• **PAGE EXTRACT**

------------

Minister of Education and Higher Learning Tarek Majzoub has excluded the children of Lebanese mothers married to foreigners from an issued directive on students allowed to enroll in public schools.

Lebanese schools are required to prioritise the enrolment of Lebanese students over foreign ones, but they have so far been legally prohibited from denying enrolment to a foreign student.

The lack of inclusion poses a threat towards the education of “non-Lebanese students,” which may cause a severe brain drain in the future. Lebanon is facing an emigration crisis as nationals seek opportunities abroad, and this will only further drain the country of its intellectual capacity.

Fadi Yarak, director general of the Ministry of Education, told the New Arab that no new decision to prohibit these children from enrolling in public schools has been taken and that “directives are issued gradually” every year. He also told the news platform that the inclusion of children of Lebanese mothers married to foreigners is guaranteed, saying “Everyone is welcome to register in the schools.”

------------

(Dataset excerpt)

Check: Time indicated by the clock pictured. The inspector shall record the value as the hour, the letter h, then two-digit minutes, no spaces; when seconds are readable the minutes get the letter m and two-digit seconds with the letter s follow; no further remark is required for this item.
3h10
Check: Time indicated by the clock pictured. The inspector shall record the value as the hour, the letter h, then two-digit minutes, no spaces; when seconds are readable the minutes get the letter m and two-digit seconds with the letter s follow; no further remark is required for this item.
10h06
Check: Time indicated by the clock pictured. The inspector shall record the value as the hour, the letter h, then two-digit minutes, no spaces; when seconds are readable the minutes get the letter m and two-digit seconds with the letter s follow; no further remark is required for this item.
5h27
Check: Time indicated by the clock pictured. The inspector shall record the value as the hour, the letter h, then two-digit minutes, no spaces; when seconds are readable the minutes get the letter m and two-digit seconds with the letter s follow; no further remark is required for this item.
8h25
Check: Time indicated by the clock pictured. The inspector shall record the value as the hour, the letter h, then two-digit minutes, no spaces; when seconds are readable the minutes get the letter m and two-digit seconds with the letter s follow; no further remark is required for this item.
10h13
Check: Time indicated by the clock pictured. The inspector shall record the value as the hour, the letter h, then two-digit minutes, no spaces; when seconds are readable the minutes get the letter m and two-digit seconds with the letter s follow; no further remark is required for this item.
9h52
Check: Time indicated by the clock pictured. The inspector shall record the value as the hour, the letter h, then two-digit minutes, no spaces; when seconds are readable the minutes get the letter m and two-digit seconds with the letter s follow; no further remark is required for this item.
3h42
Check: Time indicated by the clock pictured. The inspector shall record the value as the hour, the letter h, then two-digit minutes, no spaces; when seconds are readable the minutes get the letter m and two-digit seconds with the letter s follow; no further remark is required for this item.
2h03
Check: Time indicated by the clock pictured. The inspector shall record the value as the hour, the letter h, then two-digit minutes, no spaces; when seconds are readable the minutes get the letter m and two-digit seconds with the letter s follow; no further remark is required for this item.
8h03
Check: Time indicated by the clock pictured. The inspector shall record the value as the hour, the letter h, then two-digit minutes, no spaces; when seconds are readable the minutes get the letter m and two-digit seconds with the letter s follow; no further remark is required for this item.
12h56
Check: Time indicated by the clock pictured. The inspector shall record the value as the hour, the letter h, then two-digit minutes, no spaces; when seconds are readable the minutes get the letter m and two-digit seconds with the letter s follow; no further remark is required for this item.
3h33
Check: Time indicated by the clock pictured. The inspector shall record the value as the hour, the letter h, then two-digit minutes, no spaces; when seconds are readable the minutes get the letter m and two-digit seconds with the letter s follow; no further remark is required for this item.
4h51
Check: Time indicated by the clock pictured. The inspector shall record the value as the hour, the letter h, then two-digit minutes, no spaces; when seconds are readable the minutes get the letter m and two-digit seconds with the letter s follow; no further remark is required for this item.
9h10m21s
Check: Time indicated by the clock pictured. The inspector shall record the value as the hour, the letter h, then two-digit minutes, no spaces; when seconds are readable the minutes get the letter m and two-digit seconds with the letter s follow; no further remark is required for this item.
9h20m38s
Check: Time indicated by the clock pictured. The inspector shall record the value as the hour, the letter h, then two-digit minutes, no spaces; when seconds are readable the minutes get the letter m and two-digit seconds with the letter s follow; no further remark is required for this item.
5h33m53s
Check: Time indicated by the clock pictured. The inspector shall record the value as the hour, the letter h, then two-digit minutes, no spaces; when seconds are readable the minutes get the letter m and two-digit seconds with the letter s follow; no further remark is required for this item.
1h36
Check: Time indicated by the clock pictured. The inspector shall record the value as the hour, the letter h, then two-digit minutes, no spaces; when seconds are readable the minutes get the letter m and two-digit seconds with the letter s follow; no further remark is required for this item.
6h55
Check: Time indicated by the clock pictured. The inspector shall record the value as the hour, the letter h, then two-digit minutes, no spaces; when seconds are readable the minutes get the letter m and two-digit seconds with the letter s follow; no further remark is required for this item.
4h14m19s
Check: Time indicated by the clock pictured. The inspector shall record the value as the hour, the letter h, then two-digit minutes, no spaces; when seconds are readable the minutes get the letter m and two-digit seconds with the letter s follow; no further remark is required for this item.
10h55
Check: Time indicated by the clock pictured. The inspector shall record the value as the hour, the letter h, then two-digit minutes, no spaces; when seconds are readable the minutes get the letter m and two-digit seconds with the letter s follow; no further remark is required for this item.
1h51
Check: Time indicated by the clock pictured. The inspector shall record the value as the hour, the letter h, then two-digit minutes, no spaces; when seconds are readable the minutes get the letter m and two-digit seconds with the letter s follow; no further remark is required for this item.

------------

• **WHAT YOU WILL DO**
In the article above on public school enrollment in Lebanon, repeat word for word the passage that begins at the words "Minister of Education" and stops after the words "a foreign student.".

• **EXERCISE SOLUTION**
Minister of Education and Higher Learning Tarek Majzoub has excluded the children of Lebanese mothers married to foreigners from an issued directive on students allowed to enroll in public schools.

Lebanese schools are required to prioritise the enrolment of Lebanese students over foreign ones, but they have so far been legally prohibited from denying enrolment to a foreign student.